A partire da oggi 5 marzo 2026 sarà possibile effettuare il collegamento tra POS ed RT, il registratore di cassa telematico.

Il collegamento non richiede particolari hardware o software, ma sarà sufficiente utilizzare l’apposita procedura web disponibile da oggi nell’area riservata del portale “Fatture e Corrispettivi”, associando la matricola del registratore telematico già censito in Anagrafe Tributaria ai dati identificativi degli strumenti di pagamento elettronico di cui risulta titolare.

Obbligati ad effettuare il collegamento sono tutti i soggetti che utilizzano un registratore di cassa telematico per la certificazione dei corrispettivi incassati mediante uno strumento di pagamento elettronico.

Una cosa molto importante a cui porre la massima attenzione sarà a questo punto indicare la corretta forma di pagamento (contante, pagamento elettronico, ticket) e il relativo ammontare quando si batte lo scontrino.

Questo eviterà, oltre che le sanzioni già previste dalla nuova norma, anche di incappare nei prevedibili successivi accertamenti dell’Agenzia delle Entrate, essendo l’obbligo finalizzato proprio a questo, controlli che deriveranno dalla comparazione automatica tra i corrispettivi certificati e gli incassi trasmessi dal POS.

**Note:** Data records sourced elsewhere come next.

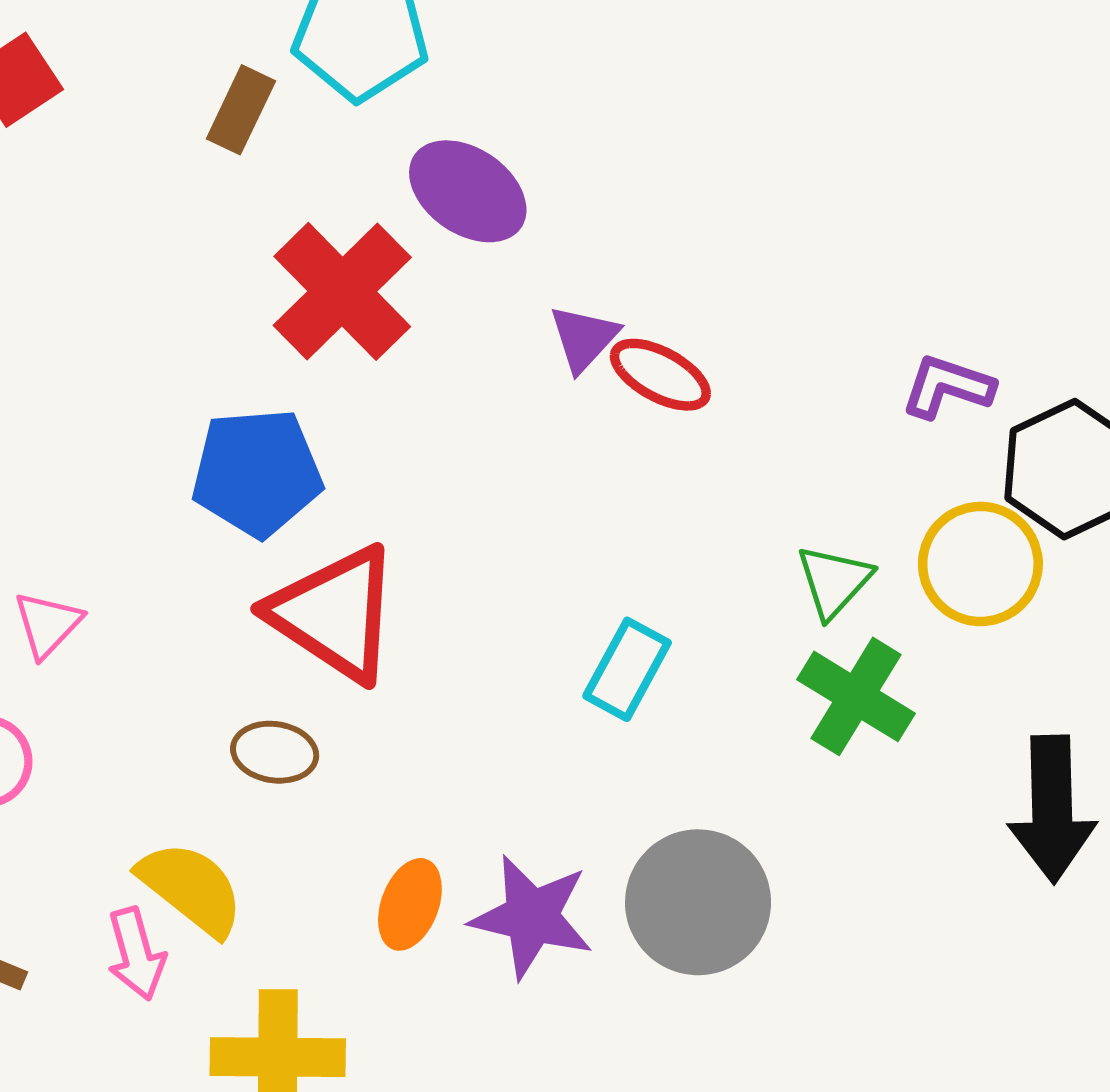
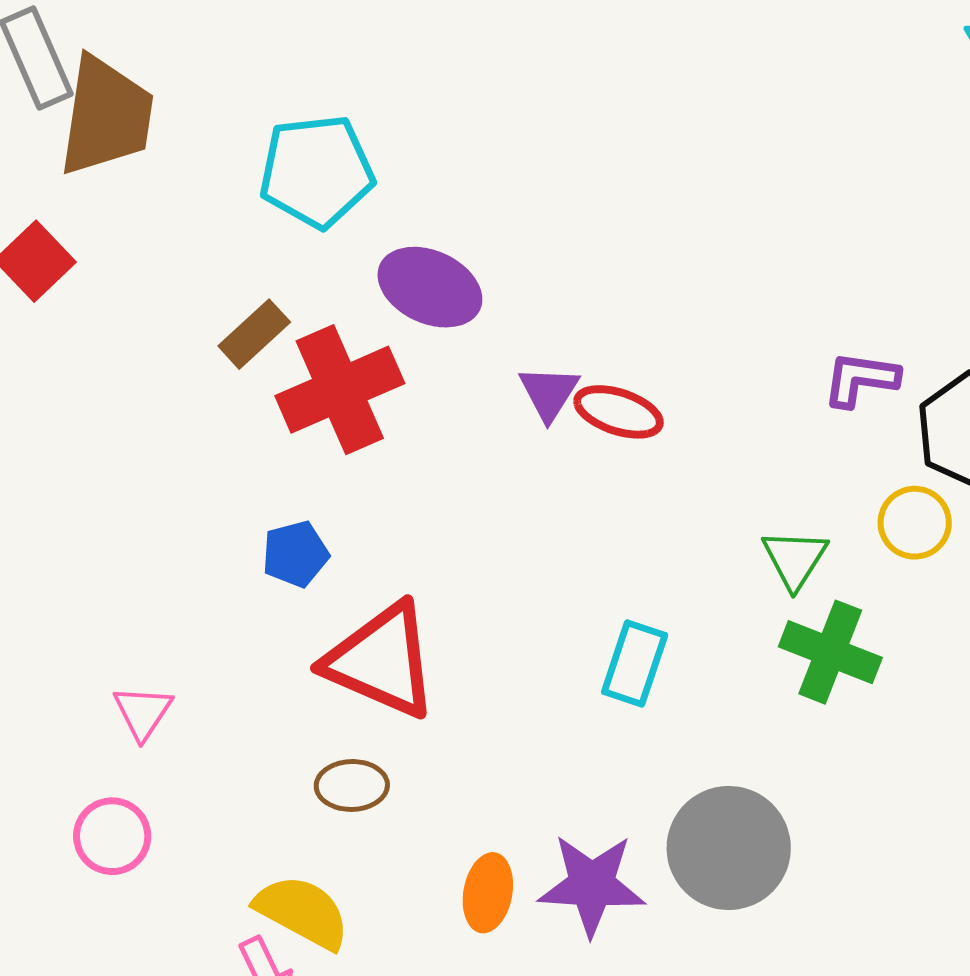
brown rectangle: (241, 110) -> (254, 334), moved, turned 32
red cross: (342, 291) -> (340, 390), turned 31
blue pentagon: (257, 473) -> (295, 554), size x0.6
yellow circle: (980, 564) -> (915, 523), size x0.7

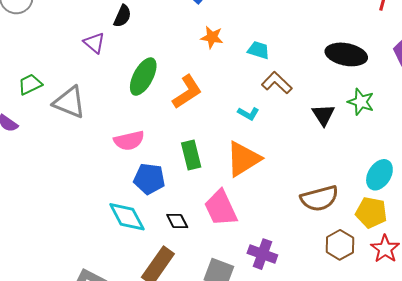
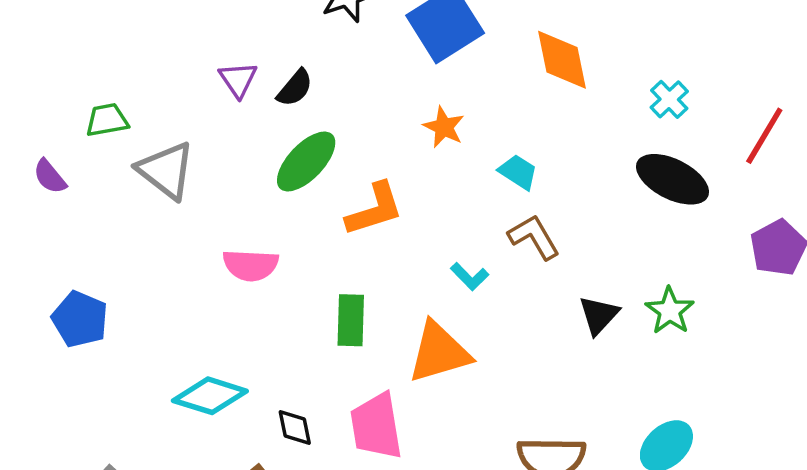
black semicircle: (122, 16) -> (295, 88), moved
black ellipse: (346, 54) -> (672, 179), moved
blue pentagon: (149, 179) -> (80, 319), moved
cyan diamond: (127, 217) -> (210, 396), turned -60

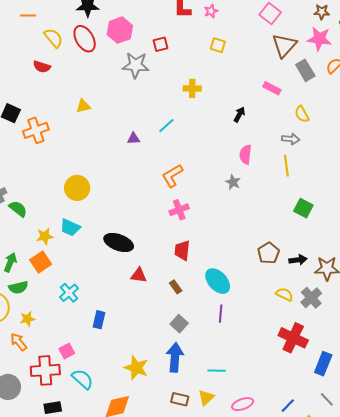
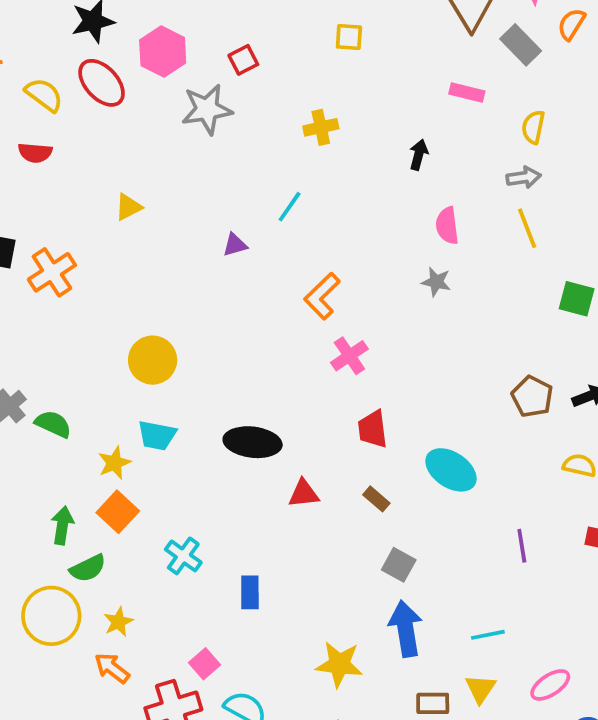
yellow semicircle: (302, 114) -> (533, 127), turned 54
purple line: (221, 314) -> (522, 546), moved

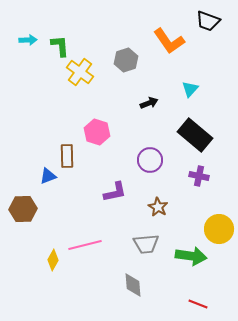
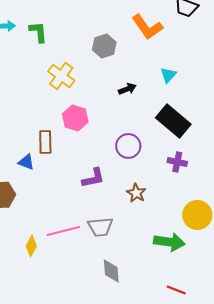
yellow cross: (80, 72) -> (61, 76), moved
blue triangle: (48, 176) -> (26, 162), turned 42
gray trapezoid: (146, 244) -> (100, 227), moved

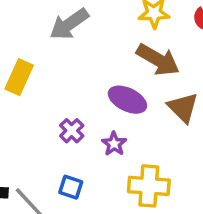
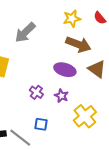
yellow cross: (149, 186) -> (85, 116), turned -35

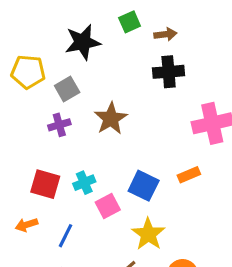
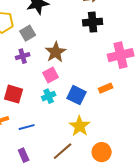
cyan cross: (84, 183) -> (49, 96), moved
pink square: (108, 206) -> (51, 75), moved
blue line: (66, 236) -> (27, 127), turned 49

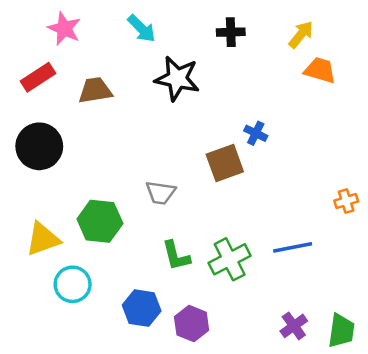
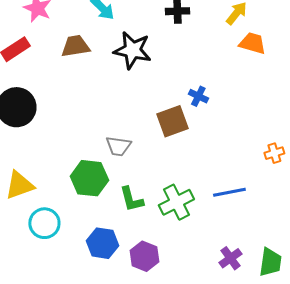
brown trapezoid: (95, 90) -> (75, 46), moved
green hexagon: (100, 221) -> (89, 178), moved

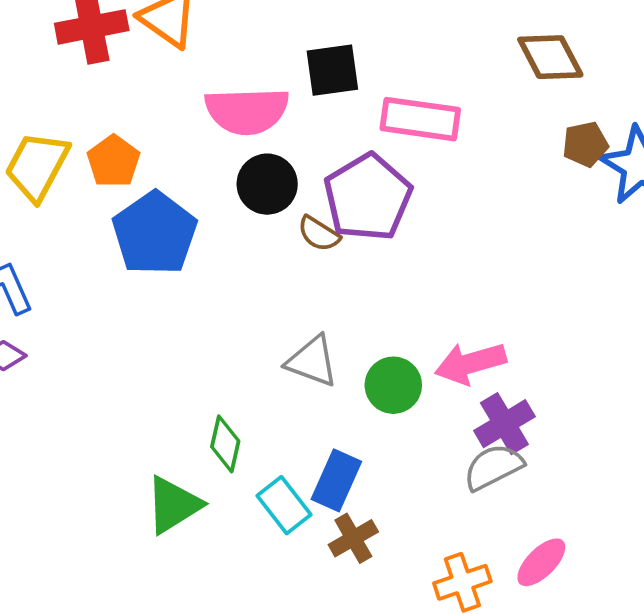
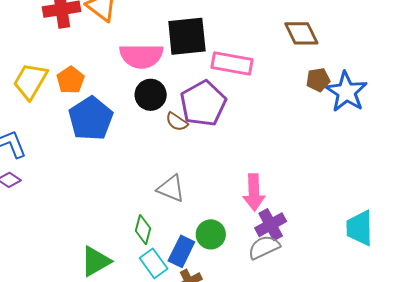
black square: (332, 70) -> (187, 36), size x1.4
pink arrow: (470, 363) -> (254, 192), turned -78
green circle: (393, 385) -> (211, 234), moved
green diamond: (225, 444) -> (143, 230), moved

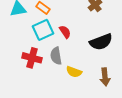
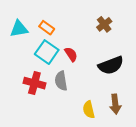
cyan square: (43, 30) -> (47, 52), turned -30
yellow semicircle: (74, 72) -> (89, 110), moved, turned 56

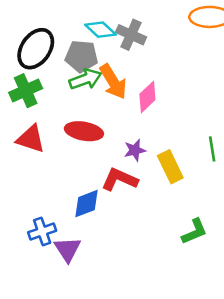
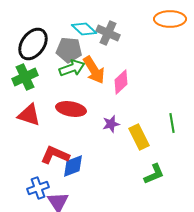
red L-shape: (120, 179) -> (55, 155), moved
green L-shape: (194, 231) -> (154, 174), moved

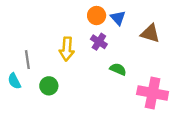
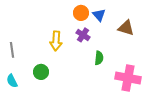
gray line: (27, 60) -> (12, 50), moved
green semicircle: (118, 69) -> (99, 58), turned 72
cyan semicircle: (14, 81) -> (12, 81), moved

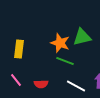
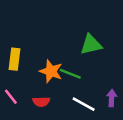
orange star: (60, 43) -> (51, 71), moved

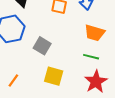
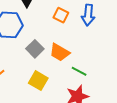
orange trapezoid: (95, 33) -> (60, 52), moved

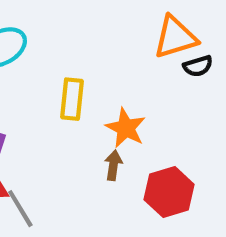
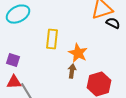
black semicircle: (198, 66) -> (113, 23), turned -136

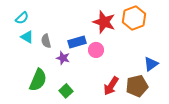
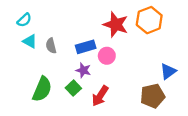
purple star: (63, 58) -> (83, 70), moved
red arrow: (111, 86) -> (100, 96), moved
green square: (66, 91) -> (73, 88), moved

Il bonifico bancario non rientra tra gli strumenti di pagamento elettronico da collegare. Tuttavia, se il pagamento avviene tramite bonifico, nel documento commerciale bisogna comunque indicare che si tratta di una forma di pagamento elettronico e il relativo ammontare.

I dati identificativi degli strumenti di pagamento necessari per il collegamento sono la matricola del registratore telematico, i dati identificativi del POS, l’indirizzo dell’esercizio commerciale presso il quale RT e POS vengono utilizzati. Il numero Terminal ID del POS e gli altri dati identificativi sono reperibili nella documentazione contrattuale, nei rapporti periodici o nelle aree web dedicate messe a disposizione dall’operatore finanziario, mentre i dati dell’RT sono indicati nell’apposito libretto.

Il collegamento è obbligatorio anche per tutte quelle attività in parte soggette e in parte esonerate dall’obbligo di emissione del documento commerciale, come ad esempio tabacchini, distributori di carburanti, ed anche per i soggetti che certificano le operazioni sia con documento commerciale che con fattura.

 

L’esenzione dall’obbligo vige solo quando tutti i corrispettivi sono certificati esclusivamente mediante fattura. Se anche una sola operazione viene certificata con documento commerciale, il POS deve essere collegato al RT. È esonerato dall’obbligo del collegamento anche chi dedica il POS all’esclusivo incasso di vendite esonerate dall’obbligo di emissione del documento commerciale.

Per tutti i POS già attivi nel mese di gennaio 2026, ci sono a disposizione solamente 45 giorni dalla data di messa a disposizione della procedura web, prevista per oggi.

Per tutti i POS attivati da febbraio 2026 o per le variazioni, la registrazione andrà invece effettuata tra il 6° giorno del secondo mese successivo e l’ultimo giorno lavorativo dello stesso mese.

Per le violazioni del nuovo obbligo è prevista una sanzione pari a 100 euro per ciascuna trasmissione non inviata, comunque entro il limite massimo di 1.000 euro per ciascun trimestre.

In caso siano contestate più violazioni, potrà essere applicata la sanzione accessoria di sospensione della licenza o dell’esercizio dell’attività per un periodo da tre giorni ad un mese.